How much education do landscape architects have or need?
In North America, Landscape Architecture is often done as a bachelor's degree in 4 or 5 years. The pre-requisites differ from school to school, but generally it would be advisable to have taken some senior year art classes in high school and some sciences as well. Geography is closely related to landscape architecture, too. But Landscape Architecture is such a broad field that you'd be well-served by any high-school curriculum. As long as your grades are good. Admissions to Landscape Architecture programs are usually pretty competitive, again depending on the school. If you're still in high school and think you're interested in landscape architecture as a career, check ahead to see what kind of classes will help you the most at the schools you're interested in.

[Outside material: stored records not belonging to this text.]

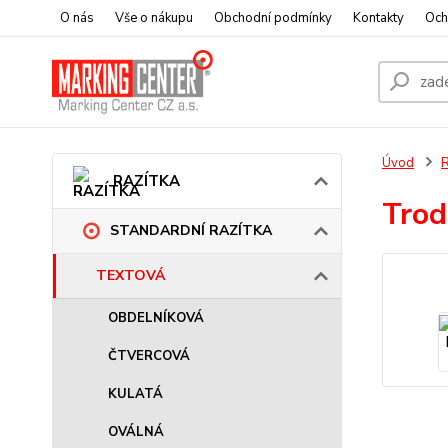
O nás
Vše o nákupu
Obchodní podmínky
Kontakty
Och
Úvod
RAZÍTKA
Trod
STANDARDNÍ RAZÍTKA
TEXTOVÁ
OBDELNÍKOVÁ
ČTVERCOVÁ
KULATÁ
OVÁLNÁ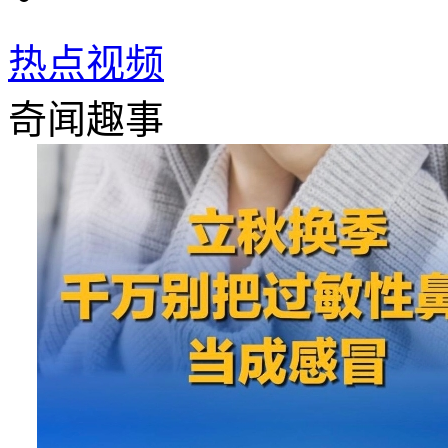
热点视频
奇闻趣事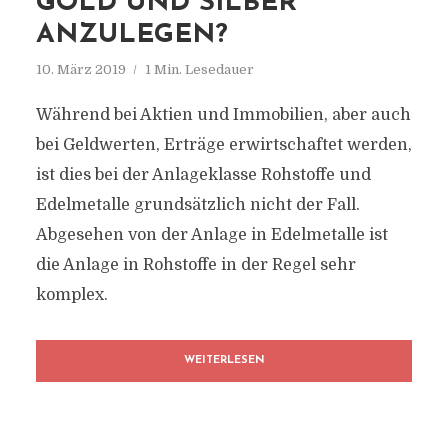
GOLD UND SILBER
ANZULEGEN?
10. März 2019
1 Min. Lesedauer
Während bei Aktien und Immobilien, aber auch
bei Geldwerten, Erträge erwirtschaftet werden,
ist dies bei der Anlageklasse Rohstoffe und
Edelmetalle grundsätzlich nicht der Fall.
Abgesehen von der Anlage in Edelmetalle ist
die Anlage in Rohstoffe in der Regel sehr
komplex.
WEITERLESEN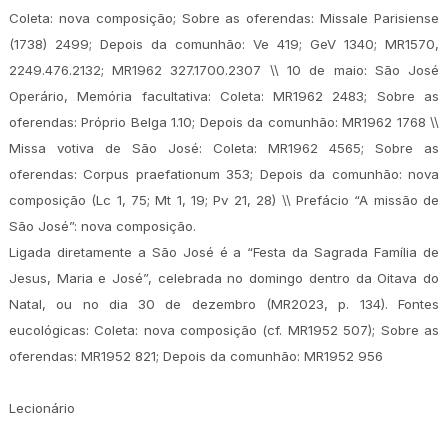
Coleta: nova composição; Sobre as oferendas: Missale Parisiense
(1738) 2499; Depois da comunhão: Ve 419; GeV 1340; MR1570,
2249.476.2132; MR1962 327.1700.2307 \\ 10 de maio: São José
Operário, Memória facultativa: Coleta: MR1962 2483; Sobre as
oferendas: Próprio Belga 1.10; Depois da comunhão: MR1962 1768 \\
Missa votiva de São José: Coleta: MR1962 4565; Sobre as
oferendas: Corpus praefationum 353; Depois da comunhão: nova
composição (Lc 1, 75; Mt 1, 19; Pv 21, 28) \\ Prefácio “A missão de
São José”: nova composição.
Ligada diretamente a São José é a “Festa da Sagrada Família de
Jesus, Maria e José”, celebrada no domingo dentro da Oitava do
Natal, ou no dia 30 de dezembro (MR2023, p. 134). Fontes
eucológicas: Coleta: nova composição (cf. MR1952 507); Sobre as
oferendas: MR1952 821; Depois da comunhão: MR1952 956
Lecionário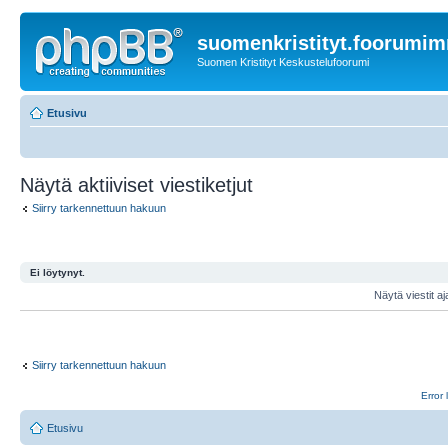
suomenkristityt.foorumi
Suomen Kristityt Keskustelufoorumi
Etusivu
Näytä aktiiviset viestiketjut
Siirry tarkennettuun hakuun
Ei löytynyt.
Näytä viestit aj
Siirry tarkennettuun hakuun
Error 
Etusivu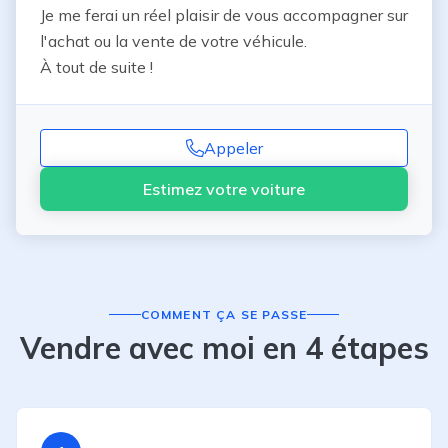
Je me ferai un réel plaisir de vous accompagner sur 
l'achat ou la vente de votre véhicule.

À tout de suite !
Appeler
Estimez votre voiture
COMMENT ÇA SE PASSE
Vendre avec moi en 4 étapes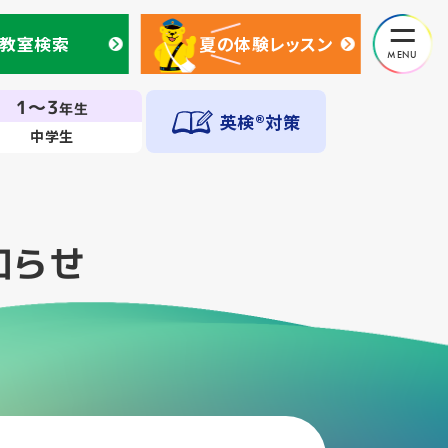
教室検索
夏の体験レッスン
教室検索
夏の体験レッスン
1～3
年生
英検®対策
中学生
知らせ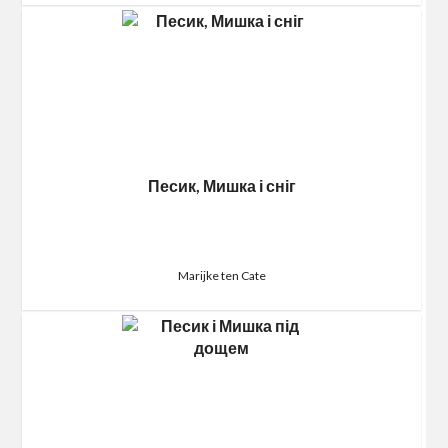
Песик, Мишка і сніг
Marijke ten Cate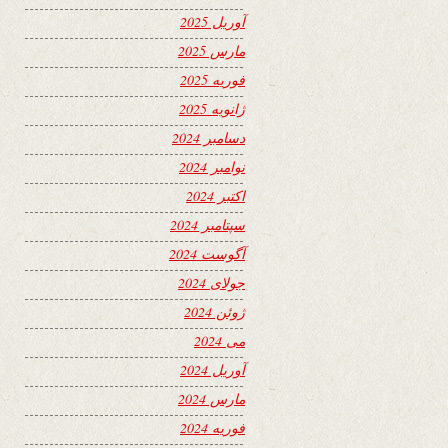
آوریل 2025
مارس 2025
فوریه 2025
ژانویه 2025
دسامبر 2024
نوامبر 2024
اکتبر 2024
سپتامبر 2024
آگوست 2024
جولای 2024
ژوئن 2024
می 2024
آوریل 2024
مارس 2024
فوریه 2024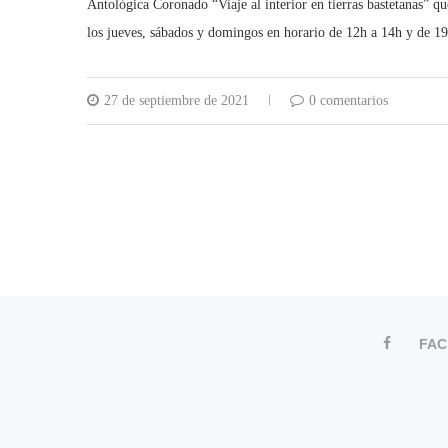
Antológica Coronado “Viaje al interior en tierras bastetanas” q
los jueves, sábados y domingos en horario de 12h a 14h y de 19
27 de septiembre de 2021
0 comentarios
FA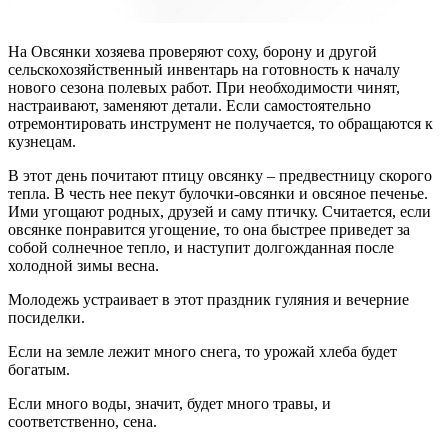
На Овсянки хозяева проверяют соху, борону и другой
сельскохозяйственный инвентарь на готовность к началу
нового сезона полевых работ. При необходимости чинят,
настраивают, заменяют детали. Если самостоятельно
отремонтировать инструмент не получается, то обращаются к
кузнецам.
В этот день почитают птицу овсянку – предвестницу скорого
тепла. В честь нее пекут булочки-овсянки и овсяное печенье.
Ими угощают родных, друзей и саму птичку. Считается, если
овсянке понравится угощение, то она быстрее приведет за
собой солнечное тепло, и наступит долгожданная после
холодной зимы весна.
Молодежь устраивает в этот праздник гуляния и вечерние
посиделки.
Если на земле лежит много снега, то урожай хлеба будет
богатым.
Если много воды, значит, будет много травы, и
соответственно, сена.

Many schools (and the number seems to be rising, at least in Canada) offer Landscape Architecture only at the graduate level. This means you'll need a bachelors degree in something else before you can apply to the Masters of Landscape Architecture program. You can enter with virtually any undergraduate degree, again as long as your marks are good. In my masters class, we had people with all kinds of undergraduate degrees: jazz performance, forestry, geography, biology, philosophy, engineering, architecture, divinity, and fine art. Believe it or not, these are all advantageous backgrounds to be able to bring to landscape architecture. When you design human habitat for a living, everything else becomes a related topic, as I've written about before. My masters of landscape architecture class modeled for our school's website one day in studio. I'm in the blue shirt.
It's good to have some construction experience, too. You're going to be drawing blueprints for things to be built; the more you understand about how they will be built, the better you'll be at designing them.
You should have some knowledge and interest in plants, but in fact plants are a rather small (but important) part of what we do, in the grand scheme of things. It's never too late to learn how to identify and care for plants, but you'd rather start as soon as there is much to learn.
I would advise working at a nursery, a landscape construction company, the local city parks and recreation department, the city planning department, or a landscape architecture firm as an intern or assistant if at all possible. The more you know ahead of time, the better prepared you'll be and the more you'll get out of your landscape architecture education once you do get in.